* _Directive_:
Please show, copied in full, each line of the records below that contains the string "data".

··· Records shown ···

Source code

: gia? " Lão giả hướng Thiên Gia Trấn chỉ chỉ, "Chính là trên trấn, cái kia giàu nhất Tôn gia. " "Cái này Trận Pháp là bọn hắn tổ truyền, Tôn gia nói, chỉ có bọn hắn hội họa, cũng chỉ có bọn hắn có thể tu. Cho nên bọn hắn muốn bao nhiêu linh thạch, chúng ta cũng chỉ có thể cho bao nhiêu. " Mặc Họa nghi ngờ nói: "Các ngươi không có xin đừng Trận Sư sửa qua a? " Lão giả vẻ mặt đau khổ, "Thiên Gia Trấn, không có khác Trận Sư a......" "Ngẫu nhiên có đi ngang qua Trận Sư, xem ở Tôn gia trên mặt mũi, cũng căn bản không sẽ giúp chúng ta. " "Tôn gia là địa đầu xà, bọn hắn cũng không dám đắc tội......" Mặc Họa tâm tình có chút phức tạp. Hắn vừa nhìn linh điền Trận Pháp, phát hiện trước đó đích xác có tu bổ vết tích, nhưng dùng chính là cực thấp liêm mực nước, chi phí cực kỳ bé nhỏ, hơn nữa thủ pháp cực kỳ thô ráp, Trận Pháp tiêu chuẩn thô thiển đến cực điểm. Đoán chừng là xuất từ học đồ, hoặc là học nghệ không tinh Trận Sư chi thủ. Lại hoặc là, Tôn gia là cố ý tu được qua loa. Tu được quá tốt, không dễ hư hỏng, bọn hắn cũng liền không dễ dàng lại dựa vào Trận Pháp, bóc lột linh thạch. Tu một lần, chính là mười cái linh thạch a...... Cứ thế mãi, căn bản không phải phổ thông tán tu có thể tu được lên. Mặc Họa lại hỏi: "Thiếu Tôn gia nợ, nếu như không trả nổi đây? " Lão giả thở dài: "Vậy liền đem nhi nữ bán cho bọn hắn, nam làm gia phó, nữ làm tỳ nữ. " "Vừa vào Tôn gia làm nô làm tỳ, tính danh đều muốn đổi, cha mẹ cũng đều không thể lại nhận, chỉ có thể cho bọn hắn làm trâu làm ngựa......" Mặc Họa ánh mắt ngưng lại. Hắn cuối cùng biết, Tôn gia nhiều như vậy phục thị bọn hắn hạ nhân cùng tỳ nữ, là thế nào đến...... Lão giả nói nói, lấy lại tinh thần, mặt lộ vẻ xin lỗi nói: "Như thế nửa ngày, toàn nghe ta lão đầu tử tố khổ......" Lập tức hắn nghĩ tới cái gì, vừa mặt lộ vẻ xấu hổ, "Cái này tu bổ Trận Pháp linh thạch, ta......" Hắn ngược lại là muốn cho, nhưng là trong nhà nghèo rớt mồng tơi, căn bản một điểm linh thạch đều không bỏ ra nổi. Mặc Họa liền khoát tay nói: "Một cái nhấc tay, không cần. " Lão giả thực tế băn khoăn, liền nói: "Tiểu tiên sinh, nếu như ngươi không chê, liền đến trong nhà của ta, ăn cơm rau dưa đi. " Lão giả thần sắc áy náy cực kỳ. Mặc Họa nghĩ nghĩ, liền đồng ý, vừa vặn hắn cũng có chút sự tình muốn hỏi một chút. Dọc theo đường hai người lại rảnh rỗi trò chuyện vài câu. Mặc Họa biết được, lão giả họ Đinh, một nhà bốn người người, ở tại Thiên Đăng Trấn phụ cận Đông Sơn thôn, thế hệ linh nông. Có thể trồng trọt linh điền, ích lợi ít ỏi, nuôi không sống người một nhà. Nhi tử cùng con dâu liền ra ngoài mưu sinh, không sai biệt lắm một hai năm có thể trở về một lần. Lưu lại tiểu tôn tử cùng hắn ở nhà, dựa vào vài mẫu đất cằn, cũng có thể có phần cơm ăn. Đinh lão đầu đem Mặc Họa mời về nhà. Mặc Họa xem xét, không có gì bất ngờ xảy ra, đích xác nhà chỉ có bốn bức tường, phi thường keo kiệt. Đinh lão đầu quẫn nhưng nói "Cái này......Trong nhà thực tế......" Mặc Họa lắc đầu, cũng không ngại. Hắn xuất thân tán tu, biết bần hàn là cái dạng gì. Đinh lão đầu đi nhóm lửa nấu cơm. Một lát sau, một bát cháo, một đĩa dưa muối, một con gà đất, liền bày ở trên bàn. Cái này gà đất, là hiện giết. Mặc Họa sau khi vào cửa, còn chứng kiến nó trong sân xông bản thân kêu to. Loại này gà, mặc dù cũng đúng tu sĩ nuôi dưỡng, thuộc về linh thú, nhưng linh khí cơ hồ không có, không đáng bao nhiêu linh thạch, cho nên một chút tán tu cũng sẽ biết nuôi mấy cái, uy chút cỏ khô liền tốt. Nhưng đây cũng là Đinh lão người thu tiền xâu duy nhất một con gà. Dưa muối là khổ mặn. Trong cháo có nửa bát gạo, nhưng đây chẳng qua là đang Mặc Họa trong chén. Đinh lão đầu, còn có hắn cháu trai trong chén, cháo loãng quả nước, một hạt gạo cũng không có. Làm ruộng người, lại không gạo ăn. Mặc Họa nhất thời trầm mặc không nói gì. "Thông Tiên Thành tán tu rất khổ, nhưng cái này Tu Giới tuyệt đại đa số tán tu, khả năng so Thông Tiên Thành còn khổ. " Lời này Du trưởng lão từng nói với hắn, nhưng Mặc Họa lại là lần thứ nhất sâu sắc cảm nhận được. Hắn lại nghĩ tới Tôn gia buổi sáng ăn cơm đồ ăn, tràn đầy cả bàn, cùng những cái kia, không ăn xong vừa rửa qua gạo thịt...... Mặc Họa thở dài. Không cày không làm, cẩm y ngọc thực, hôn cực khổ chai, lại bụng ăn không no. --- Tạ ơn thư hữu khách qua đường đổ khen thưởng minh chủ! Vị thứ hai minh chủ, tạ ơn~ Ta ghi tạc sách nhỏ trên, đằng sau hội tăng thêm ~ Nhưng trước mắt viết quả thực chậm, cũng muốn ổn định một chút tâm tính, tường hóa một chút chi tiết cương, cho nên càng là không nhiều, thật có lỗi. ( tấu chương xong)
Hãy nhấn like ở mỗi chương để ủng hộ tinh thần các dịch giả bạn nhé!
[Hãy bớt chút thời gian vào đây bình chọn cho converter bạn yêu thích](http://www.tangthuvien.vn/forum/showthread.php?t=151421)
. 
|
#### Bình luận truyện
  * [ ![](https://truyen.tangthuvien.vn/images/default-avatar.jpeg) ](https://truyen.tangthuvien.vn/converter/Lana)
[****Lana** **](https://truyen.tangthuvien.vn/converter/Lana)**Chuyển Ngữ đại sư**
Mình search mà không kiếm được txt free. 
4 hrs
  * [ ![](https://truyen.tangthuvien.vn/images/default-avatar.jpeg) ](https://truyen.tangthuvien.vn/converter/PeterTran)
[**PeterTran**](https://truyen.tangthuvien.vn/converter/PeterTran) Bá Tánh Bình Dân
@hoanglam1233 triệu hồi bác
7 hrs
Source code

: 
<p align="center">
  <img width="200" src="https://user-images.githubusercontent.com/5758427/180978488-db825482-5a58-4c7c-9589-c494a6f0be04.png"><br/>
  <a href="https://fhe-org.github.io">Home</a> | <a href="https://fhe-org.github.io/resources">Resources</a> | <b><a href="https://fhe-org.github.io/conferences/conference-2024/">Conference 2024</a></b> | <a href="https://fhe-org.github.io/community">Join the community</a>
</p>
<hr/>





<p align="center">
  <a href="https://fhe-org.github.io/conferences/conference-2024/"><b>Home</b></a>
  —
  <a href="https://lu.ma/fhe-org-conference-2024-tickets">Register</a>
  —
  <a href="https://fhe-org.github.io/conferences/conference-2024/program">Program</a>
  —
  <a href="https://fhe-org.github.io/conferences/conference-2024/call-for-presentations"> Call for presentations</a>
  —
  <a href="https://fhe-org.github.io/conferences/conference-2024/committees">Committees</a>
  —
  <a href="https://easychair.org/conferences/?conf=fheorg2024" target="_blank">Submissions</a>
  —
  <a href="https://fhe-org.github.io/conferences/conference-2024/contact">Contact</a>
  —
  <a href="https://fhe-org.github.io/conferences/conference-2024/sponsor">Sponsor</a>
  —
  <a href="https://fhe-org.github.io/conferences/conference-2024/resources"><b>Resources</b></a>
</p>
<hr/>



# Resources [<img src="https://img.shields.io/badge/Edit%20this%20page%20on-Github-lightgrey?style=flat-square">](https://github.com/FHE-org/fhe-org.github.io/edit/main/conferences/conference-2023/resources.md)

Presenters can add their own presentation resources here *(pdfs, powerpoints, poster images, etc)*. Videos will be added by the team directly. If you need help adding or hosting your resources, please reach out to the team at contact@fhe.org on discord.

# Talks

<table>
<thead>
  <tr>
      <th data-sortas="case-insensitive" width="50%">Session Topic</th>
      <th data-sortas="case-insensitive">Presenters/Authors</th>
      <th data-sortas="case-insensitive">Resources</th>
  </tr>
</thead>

···

* _Answer to the problem_:
      <th data-sortas="case-insensitive" width="50%">Session Topic</th>
      <th data-sortas="case-insensitive">Presenters/Authors</th>
      <th data-sortas="case-insensitive">Resources</th>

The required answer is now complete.